**Given text**

_ _ _


    There's a subreddit called /r/RaisedByNarcissists that I have found useful. It's aimed at people whose parents probably have NPD. I've come to believe that my parents probably don't, but it has been a valuable resource to me none the less.

  • Odd. I thought I answer this thread but I guess it was the one where I ate the allocated bits for my trip's train wifi.
    Anyway it is an interesting read. She sounds down to earth.

    To a minor scale this thread kind of remidned me of the resistance my parents had to the Long Distance Relationship and our marriage decision. I guess it is difficult to know when your kids are ready as it is all a blurry process, it is not like an age magivally changes you into a amture human being.

    I think it is great that her parents actually did put some effort too and that is key. If someone is not wanting to, hen as much as you rather having that person part of your life it just becoems a wasted effort as they will be toxic and drag you down.

  • True. You never notice the small differences day-to-day, and when you finally realize those small differences have added up into a large change, you may have already ignored them for too long. But really, I think parents ought to be held to a much higher standard than they are with these things. There's a reason my parents have only ever known about 3 of my romantic relationships.

_ _ _

**Required work**
**1.** Return the passage of the forum thread about parents from "There's a subreddit" up to and including "amture human being.".
**2.** Take the forum thread about parents further by writing the next post, starting after its final sentence.
The data below comes from a separate source, unrelated to the text.

[Dataset entries]
_ _ _

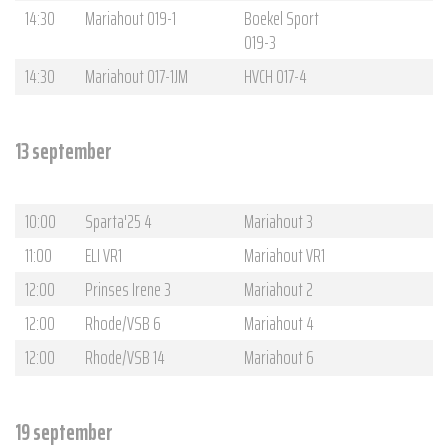
14:30
Mariahout O19-1
Boekel Sport
O19-3
14:30
Mariahout O17-1JM
HVCH O17-4
13 september
10:00
Sparta'25 4
Mariahout 3
11:00
ELI VR1
Mariahout VR1
12:00
Prinses Irene 3
Mariahout 2
12:00
Rhode/VSB 6
Mariahout 4
12:00
Rhode/VSB 14
Mariahout 6
19 september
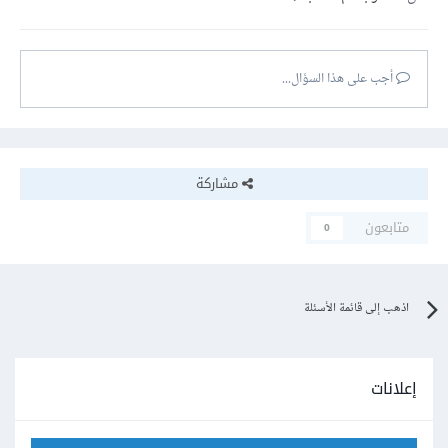
أجب على هذا السؤال...
مشاركة
متابعون
0
اذهب إلى قائمة الأسئلة
إعلانات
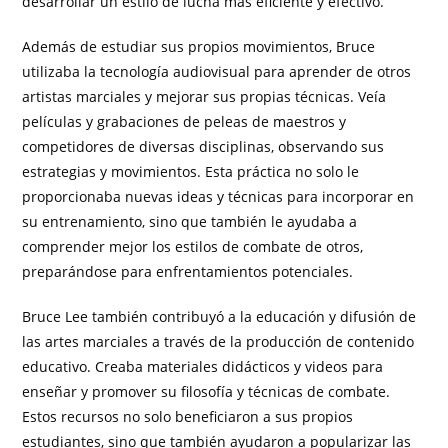
desarrollar un estilo de lucha más eficiente y efectivo.
Además de estudiar sus propios movimientos, Bruce
utilizaba la tecnología audiovisual para aprender de otros
artistas marciales y mejorar sus propias técnicas. Veía
películas y grabaciones de peleas de maestros y
competidores de diversas disciplinas, observando sus
estrategias y movimientos. Esta práctica no solo le
proporcionaba nuevas ideas y técnicas para incorporar en
su entrenamiento, sino que también le ayudaba a
comprender mejor los estilos de combate de otros,
preparándose para enfrentamientos potenciales.
Bruce Lee también contribuyó a la educación y difusión de
las artes marciales a través de la producción de contenido
educativo. Creaba materiales didácticos y videos para
enseñar y promover su filosofía y técnicas de combate.
Estos recursos no solo beneficiaron a sus propios
estudiantes, sino que también ayudaron a popularizar las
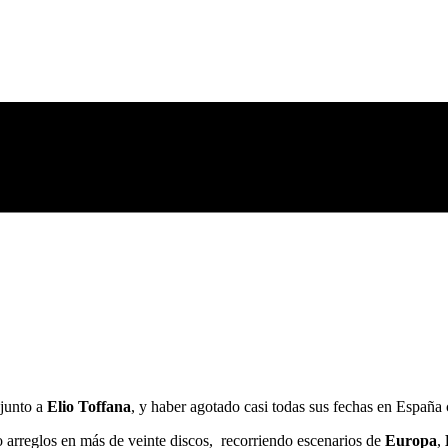
 junto a
Elio Toffana
, y haber agotado casi todas sus fechas en España
o arreglos en más de veinte discos, recorriendo escenarios de
Europa
,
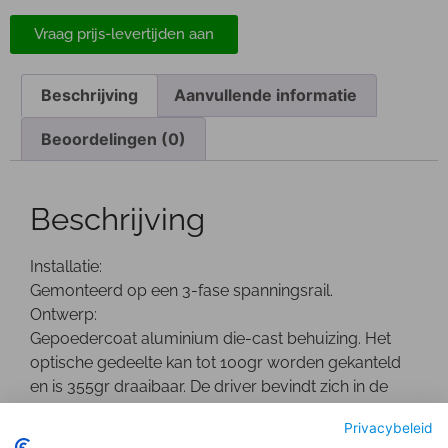
Vraag prijs-levertijden aan
Beschrijving
Aanvullende informatie
Beoordelingen (0)
Beschrijving
Installatie:
Gemonteerd op een 3-fase spanningsrail.
Ontwerp:
Gepoedercoat aluminium die-cast behuizing. Het
optische gedeelte kan tot 100gr worden gekanteld
en is 355gr draaibaar. De driver bevindt zich in de
behuizing.
Privacybeleid
Optisch:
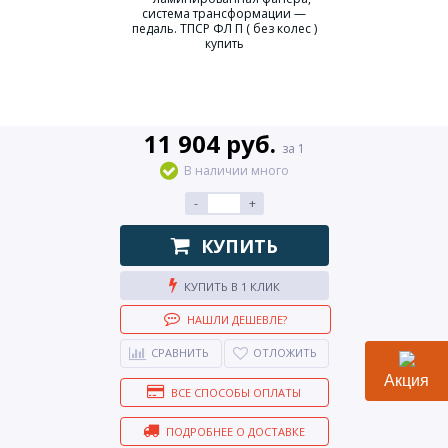
11 904 руб.
за 1
В наличии много
-
+
КУПИТЬ
КУПИТЬ В 1 КЛИК
НАШЛИ ДЕШЕВЛЕ?
СРАВНИТЬ
ОТЛОЖИТЬ
Акция
ВСЕ СПОСОБЫ ОПЛАТЫ
ПОДРОБНЕЕ О ДОСТАВКЕ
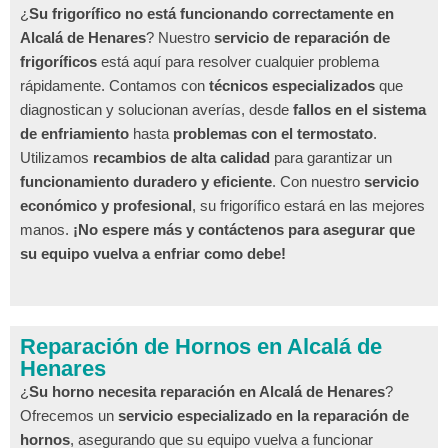
¿
Su frigorífico no está funcionando correctamente en
Alcalá de Henares
? Nuestro
servicio de reparación de
frigoríficos
está aquí para resolver cualquier problema
rápidamente. Contamos con
técnicos especializados
que
diagnostican y solucionan averías, desde
fallos en el sistema
de enfriamiento
hasta
problemas con el termostato
.
Utilizamos
recambios de alta calidad
para garantizar un
funcionamiento duradero y eficiente
. Con nuestro
servicio
económico y profesional
, su frigorífico estará en las mejores
manos.
¡No espere más y contáctenos para asegurar que
su equipo vuelva a enfriar como debe!
Reparación de Hornos en Alcalá de
Henares
¿
Su horno necesita reparación en Alcalá de Henares
?
Ofrecemos un
servicio especializado en la reparación de
hornos
, asegurando que su equipo vuelva a funcionar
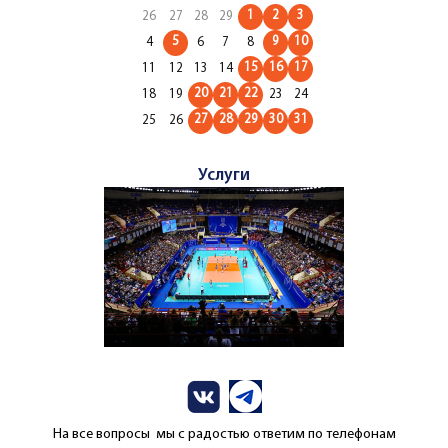
1
2
3
26
27
28
29
5
9
10
4
6
7
8
15
16
17
11
12
13
14
20
21
22
18
19
23
24
27
28
29
30
31
25
26
Услуги
На все вопросы мы с радостью ответим по телефонам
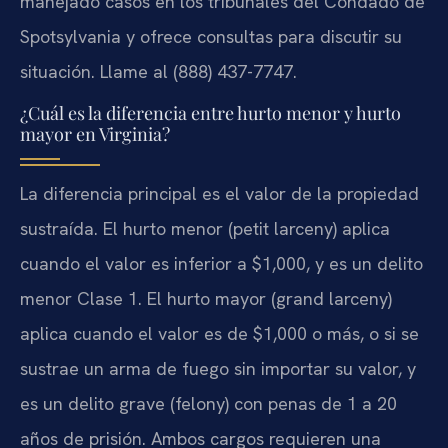
manejado casos en los tribunales del Condado de
Spotsylvania y ofrece consultas para discutir su
situación. Llame al (888) 437-7747.
¿Cuál es la diferencia entre hurto menor y hurto
mayor en Virginia?
La diferencia principal es el valor de la propiedad
sustraída. El hurto menor (petit larceny) aplica
cuando el valor es inferior a $1,000, y es un delito
menor Clase 1. El hurto mayor (grand larceny)
aplica cuando el valor es de $1,000 o más, o si se
sustrae un arma de fuego sin importar su valor, y
es un delito grave (felony) con penas de 1 a 20
años de prisión. Ambos cargos requieren una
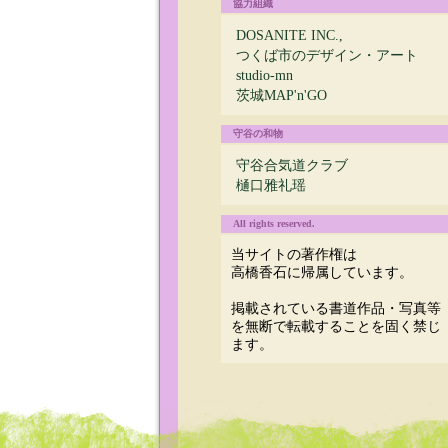
協力組織
DOSANITE INC.,
つくば市のデザイン・アート
studio-mn
茨城MAP'n'GO
守谷の和物
守谷合気道クラブ
樋口雅礼瑶
All rights reserved.
当サイトの著作権は
高橋香石に帰属しています。
掲載されている書道作品・写真等
を無断で転載することを固く禁じ
ます。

_ _ _

**Answers to the exercise**
**1.**
There's a subreddit called /r/RaisedByNarcissists that I have found useful. It's aimed at people whose parents probably have NPD. I've come to believe that my parents probably don't, but it has been a valuable resource to me none the less.

  • Odd. I thought I answer this thread but I guess it was the one where I ate the allocated bits for my trip's train wifi.
    Anyway it is an interesting read. She sounds down to earth.

    To a minor scale this thread kind of remidned me of the resistance my parents had to the Long Distance Relationship and our marriage decision. I guess it is difficult to know when your kids are ready as it is all a blurry process, it is not like an age magivally changes you into a amture human being.

**2.**
    My own relationship with my parents has been distant for years now. But, like Libby Anne, the fact that I love my siblings kept the lines of communication open. And after so long on my own, my parents and I have started to develop something like an amicable relationship. Not a close one, but an amicable one.

  • A quick update on my family situation: Me and my dad had a short talk at a Wendy's. Perfect place to have a serious conversation, am i rite? Anyways, he told me that I haven't apologized to my step-mom for what I did to my step-brother. I honestly forgot to apologize to her, but I did apologize to my step-brother. They are buying a new house and he says that once I apologize to my step-mom then they will let me back at their new house. He told me to wait until they finish moving to apologize to her. What kind of pisses me off is that he wants me to help them move their stuff from the first house to the next. If I wasn't allowed to be at the first house, why should I help move? So I was given a choice to help or just sit and let them do it themselves. I thought about it, and I didn't want to be that rude to my own dad, so I decided to help them move. They haven't started moving yet, but it'll probably start in 2 weeks.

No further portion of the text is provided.